Op dit moment is binnen het cluster Chemie, Water & Milieu van technologiestichting STW een onderzoek gestart naar ‘Integral design of multi-functional flood defences; 100x safer, 10x smarter’ uitgevoerd door TU Delft, TU Twente en WUR.
De doelen van dit onderzoek zijn als volgt omschreven:
Specifieke aspecten die gaan over bouwen in waterkeringen zijn de ruimtelijke inpassing van bebouwing, het bepalen van technische beoordelingsaspecten voor gebouwen in waterkeringen, de invloed van golfbelasting op gebouwen en het bepalen van de invloed van trillingen van windturbines op het falen van de waterkering waterkerende in de operationele fase. De eindresultaten van het onderzoek worden eind 2016 verwacht. De intentie is uitgesproken om een handreiking te maken waarin de opgedane kennis voor de praktijk wordt vertaald.
In de afgelopen jaren heeft onderzoek plaatsgevonden naar de mogelijkheden voor flexibel gebruik van een waterkering. De behoefte bestond aan meer inzicht in de mogelijkheden van een integrale en flexibele aanpak van dijkversterking in zowel tijd als ruimte. Er heeft een theoretische en praktische verkenning plaatsgevonden naar de mogelijkheden om ruimtelijke opgave te combineren met waterveiligheidsopgaven. Het concept van synchroniseren en anticiperen op ruimtelijke opgaven heeft meerwaarde om het maatschappelijke rendement van investeringen in de waterveiligheid in Nederland te vergroten. Er moet gewerkt worden aan een groter bewustzijn van actoren over kansen van dijkversterking in samenhang met ruimtelijke ontwikkeling.
Hierdoor moet een proactieve houding ontstaan voor toepassing van het concept in beleid en vroege planfasen van projecten. Dit betekent dat het draagvlak eigenaarschap van het concept moet groeien in de praktijkomgeving en dat de kansrijkheid op succesvolle toepassing moet groeien door een verdere aansluiting op de praktijk. Een belangrijke notie hierin is dat de waterkeringbeheerder naast beheerder ook ontwikkelaar kan zijn van een kering.

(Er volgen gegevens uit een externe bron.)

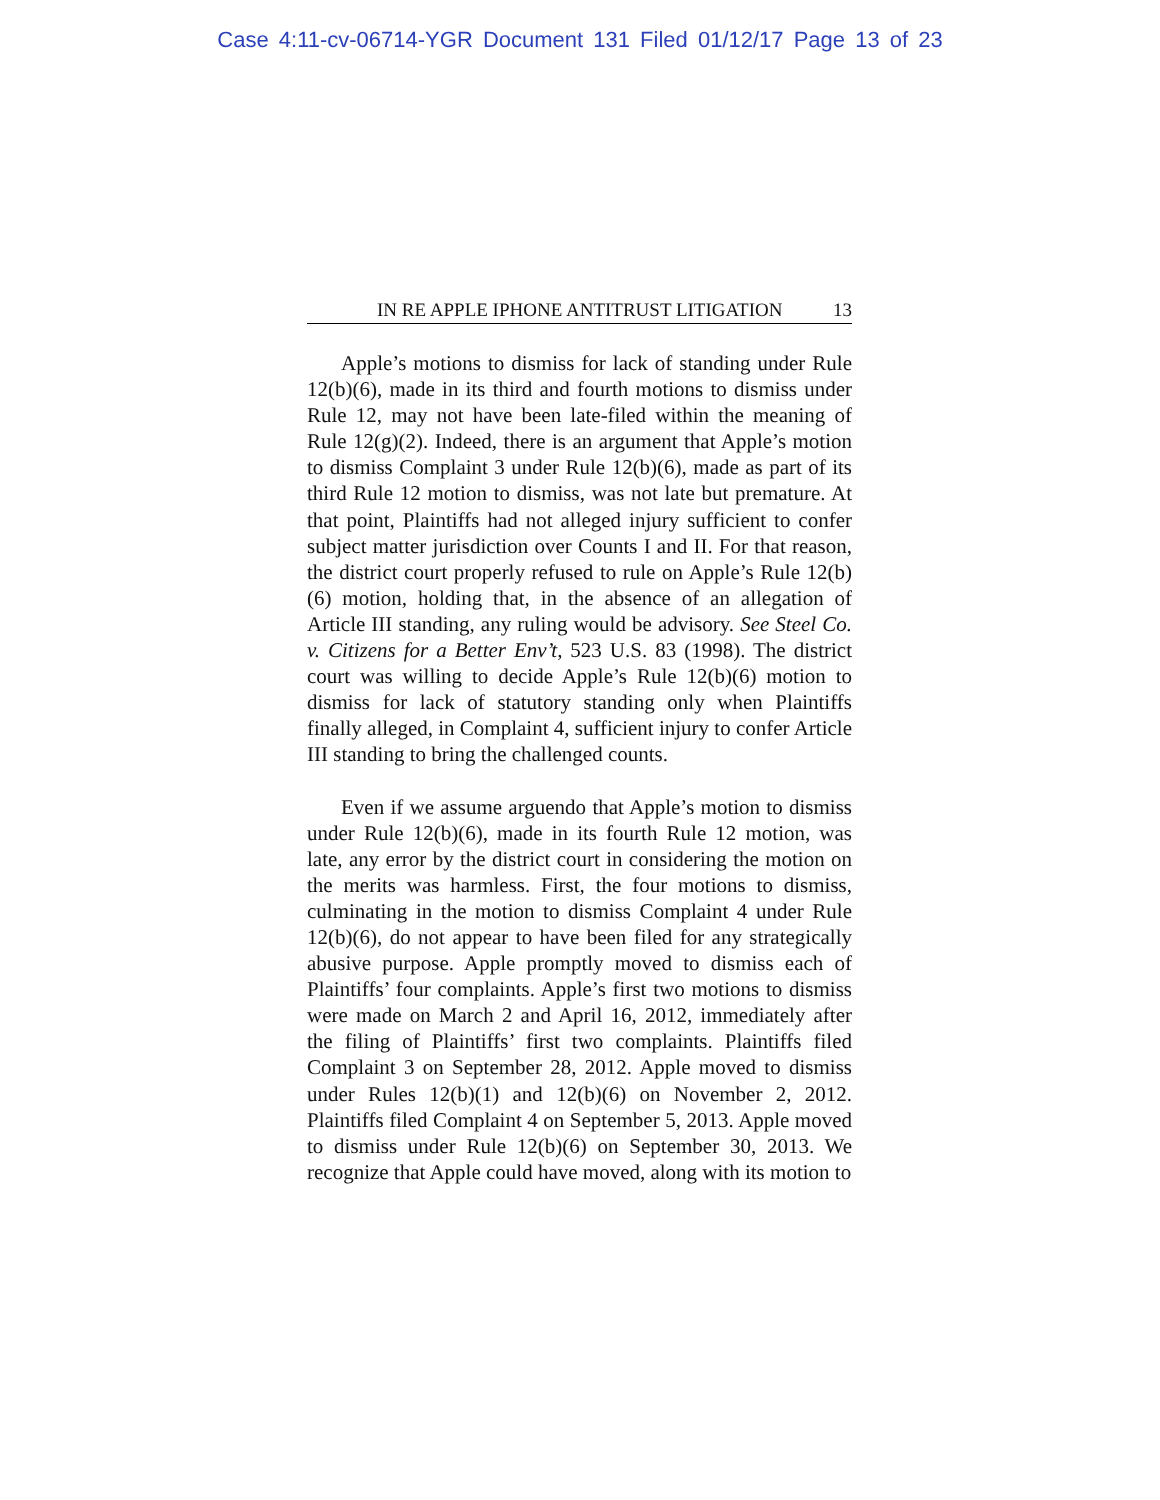Case 4:11-cv-06714-YGR Document 131 Filed 01/12/17 Page 13 of 23
IN RE APPLE IPHONE ANTITRUST LITIGATION 13
Apple’s motions to dismiss for lack of standing under Rule 12(b)(6), made in its third and fourth motions to dismiss under Rule 12, may not have been late-filed within the meaning of Rule 12(g)(2). Indeed, there is an argument that Apple’s motion to dismiss Complaint 3 under Rule 12(b)(6), made as part of its third Rule 12 motion to dismiss, was not late but premature. At that point, Plaintiffs had not alleged injury sufficient to confer subject matter jurisdiction over Counts I and II. For that reason, the district court properly refused to rule on Apple’s Rule 12(b)(6) motion, holding that, in the absence of an allegation of Article III standing, any ruling would be advisory. See Steel Co. v. Citizens for a Better Env’t, 523 U.S. 83 (1998). The district court was willing to decide Apple’s Rule 12(b)(6) motion to dismiss for lack of statutory standing only when Plaintiffs finally alleged, in Complaint 4, sufficient injury to confer Article III standing to bring the challenged counts.
Even if we assume arguendo that Apple’s motion to dismiss under Rule 12(b)(6), made in its fourth Rule 12 motion, was late, any error by the district court in considering the motion on the merits was harmless. First, the four motions to dismiss, culminating in the motion to dismiss Complaint 4 under Rule 12(b)(6), do not appear to have been filed for any strategically abusive purpose. Apple promptly moved to dismiss each of Plaintiffs’ four complaints. Apple’s first two motions to dismiss were made on March 2 and April 16, 2012, immediately after the filing of Plaintiffs’ first two complaints. Plaintiffs filed Complaint 3 on September 28, 2012. Apple moved to dismiss under Rules 12(b)(1) and 12(b)(6) on November 2, 2012. Plaintiffs filed Complaint 4 on September 5, 2013. Apple moved to dismiss under Rule 12(b)(6) on September 30, 2013. We recognize that Apple could have moved, along with its motion to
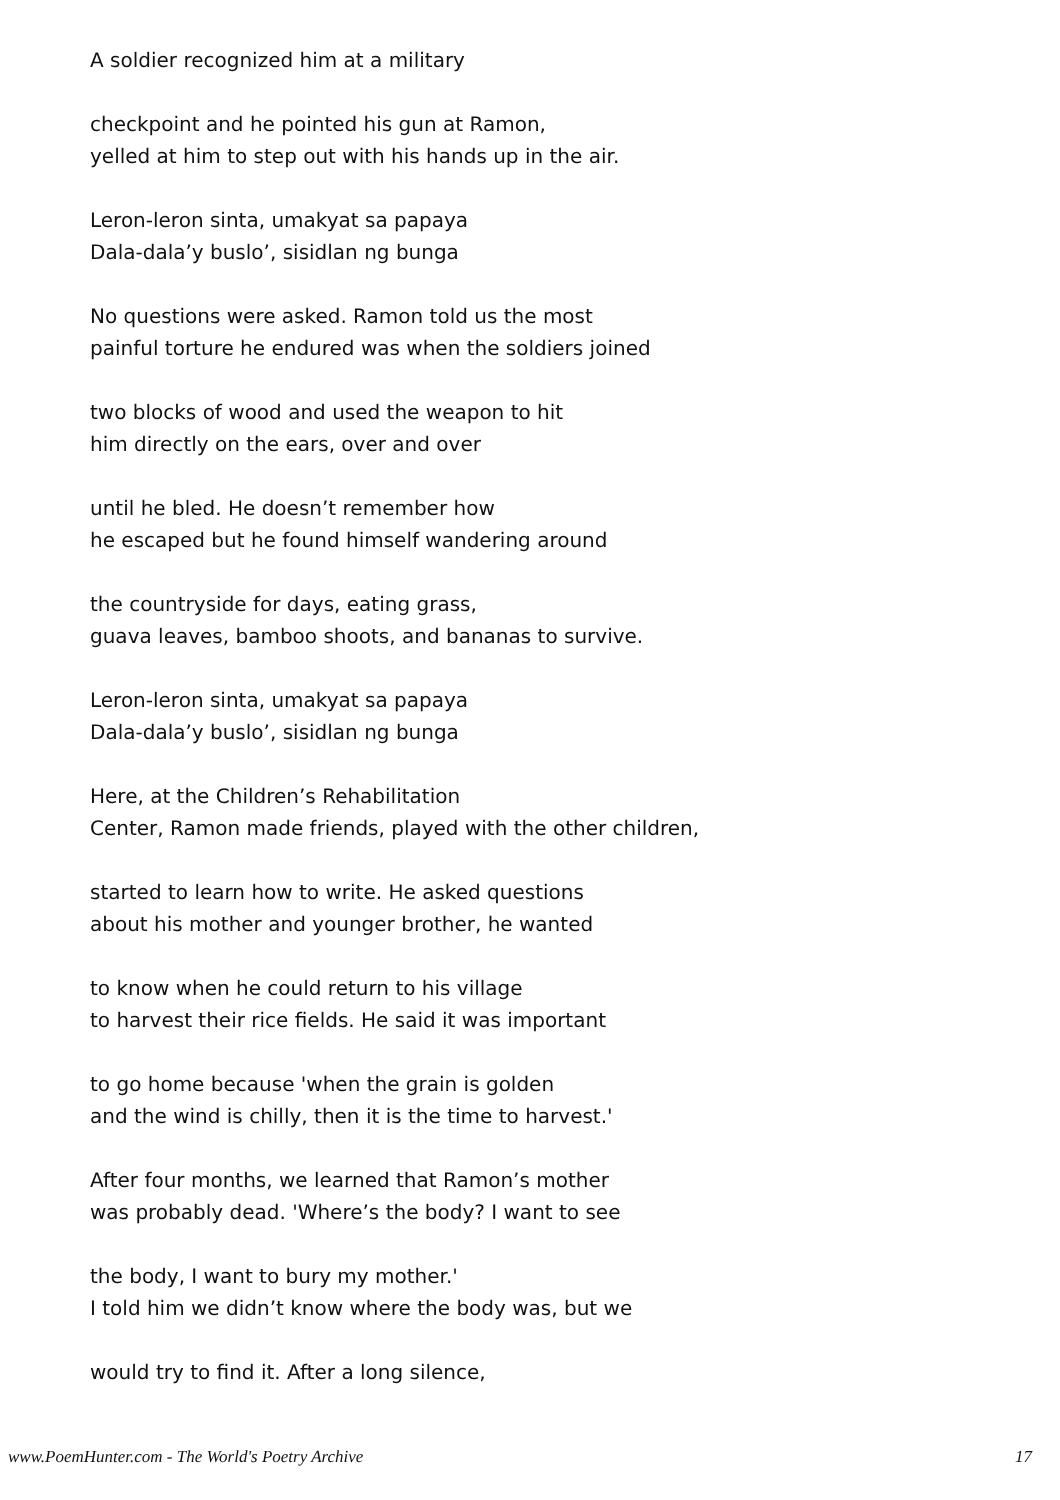A soldier recognized him at a military
checkpoint and he pointed his gun at Ramon,
yelled at him to step out with his hands up in the air.
Leron-leron sinta, umakyat sa papaya
Dala-dala’y buslo’, sisidlan ng bunga
No questions were asked. Ramon told us the most
painful torture he endured was when the soldiers joined
two blocks of wood and used the weapon to hit
him directly on the ears, over and over
until he bled. He doesn’t remember how
he escaped but he found himself wandering around
the countryside for days, eating grass,
guava leaves, bamboo shoots, and bananas to survive.
Leron-leron sinta, umakyat sa papaya
Dala-dala’y buslo’, sisidlan ng bunga
Here, at the Children’s Rehabilitation
Center, Ramon made friends, played with the other children,
started to learn how to write. He asked questions
about his mother and younger brother, he wanted
to know when he could return to his village
to harvest their rice fields. He said it was important
to go home because 'when the grain is golden
and the wind is chilly, then it is the time to harvest.'
After four months, we learned that Ramon’s mother
was probably dead. 'Where’s the body? I want to see
the body, I want to bury my mother.'
I told him we didn’t know where the body was, but we
would try to find it. After a long silence,
www.PoemHunter.com - The World's Poetry Archive 17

Tevens is er in het kader van het Deltaprogramma aandacht geweest voor Meegroeiconcepten. Om mee te kunnen groeien met de zeespiegelstijging heeft Deltaprogramma Kust in de Nationale Visie kust het begrip ‘meegroeiconcepten’ geïntroduceerd. Meegroeiconcepten worden daarbij gedefinieerd als:
Concepten waarbij de versterking van een kering en het gebruik en de inrichting van het gebied op, in en om de kering in samenhang in ruimte en tijd wordt vormgegeven. Dat betekent dat er bij maatregelen aan, op, in en rond de kering rekening wordt gehouden met (deels onzekere) ingrepen die in de toekomst nodig of gewenst kunnen zijn (Nationale Visie Kust, p. 14)
Met de handreiking 'meegroeiconcepten' kunnen DP Kust en haar partners kansrijke meegroeiconcepten in de praktijk toepassen.
De centrale kennisleemte in dit onderzoeksgebied is de manier van toetsing en bijbehorende kennis. Een handleiding om multifunctionele waterkeringen te toetsen ontbreekt. Herziening van de dijknormeringen brengt onzekerheid mee voor medegebruik, daar dit intensieve en belastende projecten zijn. Daarbij is het wettelijke toets en ontwerpinstrumentarium (WTI) niet ingericht op multifunctionele dijken; wel is er binnen de WTI ruimte om aanvullende regels toe te passen door middel van een toets op maat. Dit zou nog verder uitgezocht moeten worden (Ellen et al., 2011).
De invloed van bebouwing (niet- waterkerende objecten) op duinafslag en overstroming is nog onbekend. De vrees bestaat dat naast de objecten extra duinafslag optreedt, of dat de objecten tijdens objecten een bres kunnen vormen. Er is met name gebrek aan kwantitatieve waarnemingen waarmee modellen voor duinafslag en overstroming mee kunnen worden gevalideerd.
In relatie tot het multifunctioneel gebruik van waterkeringen ontbreekt het op dit moment aan een goed instrumentarium om te ontwerpen, te toetsen en te beheren om een goede afweging te maken tussen de extra kosten voor de waterkering en de baten van het medegebruik. Met name is er onduidelijk over hoe de kosten-baten te verdelen, bij wie ze terecht komen en hoe aan te wenden voor een project. (Ellen et al., 2011)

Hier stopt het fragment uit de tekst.